As the G8 gathers here in my adopted homeland of Blighty to settle the world’s hash with the great wisdom and gravitas of such world-historical figures as Barry Obama, Davy Cameron and Val Putin, George Monbiot reports on the sinister diversions of that perennial gate-crasher of the great and good at Davos, Bilderberg and wherever the masters of the universe gather behind their bristling security gates: none other than that globe-trotting friend to all humankind — Bono.
It was bad enough in 2005. Then, at the G8 summit in Scotland, Bono and Bob Geldof heaped praise on Tony Blair and George Bush, who were still mired in the butchery they had initiated in Iraq. At one point Geldof appeared, literally and figuratively, to be sitting in Tony Blair’s lap. African activists accused them of drowning out a campaign for global justice with a campaign for charity.
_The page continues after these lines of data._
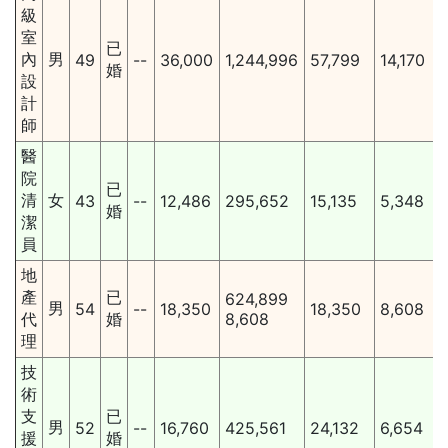
級
室
已
內
男
49
--
36,000
1,244,996
57,799
14,170
婚
設
計
師
醫
院
已
清
女
43
--
12,486
295,652
15,135
5,348
婚
潔
員
地
產
已
624,899
男
54
--
18,350
18,350
8,608
代
婚
8,608
理
技
術
支
已
男
52
--
16,760
425,561
24,132
6,654
援
婚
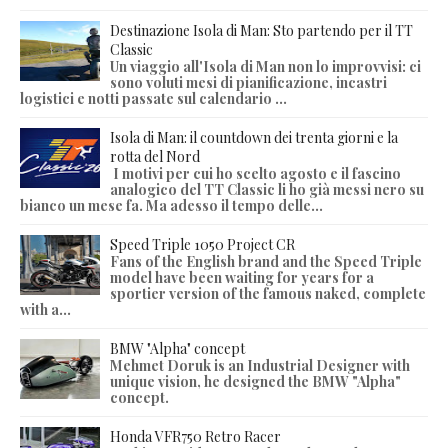
Destinazione Isola di Man: Sto partendo per il TT
Classic
Un viaggio all'Isola di Man non lo improvvisi: ci
sono voluti mesi di pianificazione, incastri
logistici e notti passate sul calendario ...
Isola di Man: il countdown dei trenta giorni e la
rotta del Nord
I motivi per cui ho scelto agosto e il fascino
analogico del TT Classic li ho già messi nero su
bianco un mese fa. Ma adesso il tempo delle...
Speed Triple 1050 Project CR
Fans of the English brand and the Speed Triple
model have been waiting for years for a
sportier version of the famous naked, complete
with a...
BMW "Alpha" concept
Mehmet Doruk is an Industrial Designer with
unique vision, he designed the BMW "Alpha"
concept.
Honda VFR750 Retro Racer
But this is worse. As the UK chairs the G8 summit again, a campaign that Bono founded, with which Geldof works closely, appears to be whitewashing the G8’s policies in Africa.
Last week I drew attention to the New Alliance for Food Security and Nutrition, launched in the US when it chaired the G8 meeting last year. The alliance is pushing African countries into agreements that allow foreign companies to grab their land, patent their seeds and monopolise their food markets. Ignoring the voices of their own people, six African governments have struck deals with companies such as Monsanto, Cargill, Dupont, Syngenta, Nestlé and Unilever, in return for promises of aid by the UK and other G8 nations.
A wide range of activists, both African and European, is furious about the New Alliance. But the ONE campaign, co-founded by Bono, stepped up to defend it.
… I discovered is that Bono has also praised the New Alliance, in a speech just before last year’s G8 summit in the US. The second thing I discovered is that much of the ONE campaign’s primary funding was provided by the Bill and Melinda Gates Foundation, two of whose executives sit on its board. The foundation has been working with the biotech company Monsanto and the grain trading giant Cargill, and has a large Monsanto shareholding. Bill Gates has responded to claims made about land grabbing in Africa, asserting, in the face of devastating evidence and massive resistance from African farmers, that “many of those land deals are beneficial, and it would be too bad if some were held back because of western groups’ ways of looking at things”. (Africans, you will note, keep getting written out of this story.)
The third thing I discovered is that there’s a long history here. In his brilliant and blistering book The Frontman: Bono (in the Name of Power), just released in the UK, the Irish scholar Harry Browne maintains that “for nearly three decades as a public figure, Bono has been … amplifying elite discourses, advocating ineffective solutions, patronising the poor and kissing the arses of the rich and powerful”. His approach to Africa is “a slick mix of traditional missionary and commercial colonialism, in which the poor world exists as a task for the rich world to complete”.
…Bono claims to be “representing the poorest and most vulnerable people”. But talking to a wide range of activists from both the poor and rich worlds since ONE published its article last week, I have heard the same complaint again and again: that Bono and others like him have seized the political space which might otherwise have been occupied by the Africans about whom they are talking. Because Bono is seen by world leaders as the representative of the poor, the poor are not invited to speak. This works very well for everyone – except them.
The ONE campaign looks to me like the sort of organisation that John le Carré or Robert Harris might have invented. It claims to work on behalf of the extremely poor. But its board is largely composed of multimillionaires, corporate aristocrats and US enforcers. Here you will find Condoleezza Rice, George W Bush’s national security adviser and secretary of state, who aggressively promoted the Iraq war, instructed the CIA that it was authorised to use torture techniques and browbeat lesser nations into supporting a wide range of US aims.
Here too is Larry Summers, who was chief economist at the World Bank during the darkest days of structural adjustment and who, as US Treasury secretary, helped to deregulate Wall Street, with such happy consequences for the rest of us. Here’s Howard Buffett, who has served on the boards of the global grain giant Archer Daniels Midland as well as Coca-Cola and the food corporations ConAgra and Agro Tech. Though the main focus of ONE is Africa, there are only two African members. One is a mobile phone baron, the other is the finance minister of Nigeria, who was formerly managing director of the World Bank. What better representatives of the extremely poor could there be?
This is actually the same vein that Obama himself has been mainlining for years: I’m cool, I’m hip, I’m down with the poor and downtrodden — even as he rides shotgun for some of the most rapacious corporations and policies on the planet. One can only agree with Monbiot here:
I found the sight of Bono last week calling for “more progress on transparency” equally revolting. As Harry Browne reminds us, U2’s complex web of companies, the financial arrangements of Bono’s Product RED campaign and his investments through the private equity company he co-founded are all famously opaque ….
There is a well-known if dubious story that claims that at a concert in Glasgow Bono began a slow hand-clap. He is supposed to have announced: “Every time I clap my hands, a child in Africa dies.” Whereupon someone in the audience shouted: “Well fucking stop doing it then.” It’s good advice, and I wish he’d take it.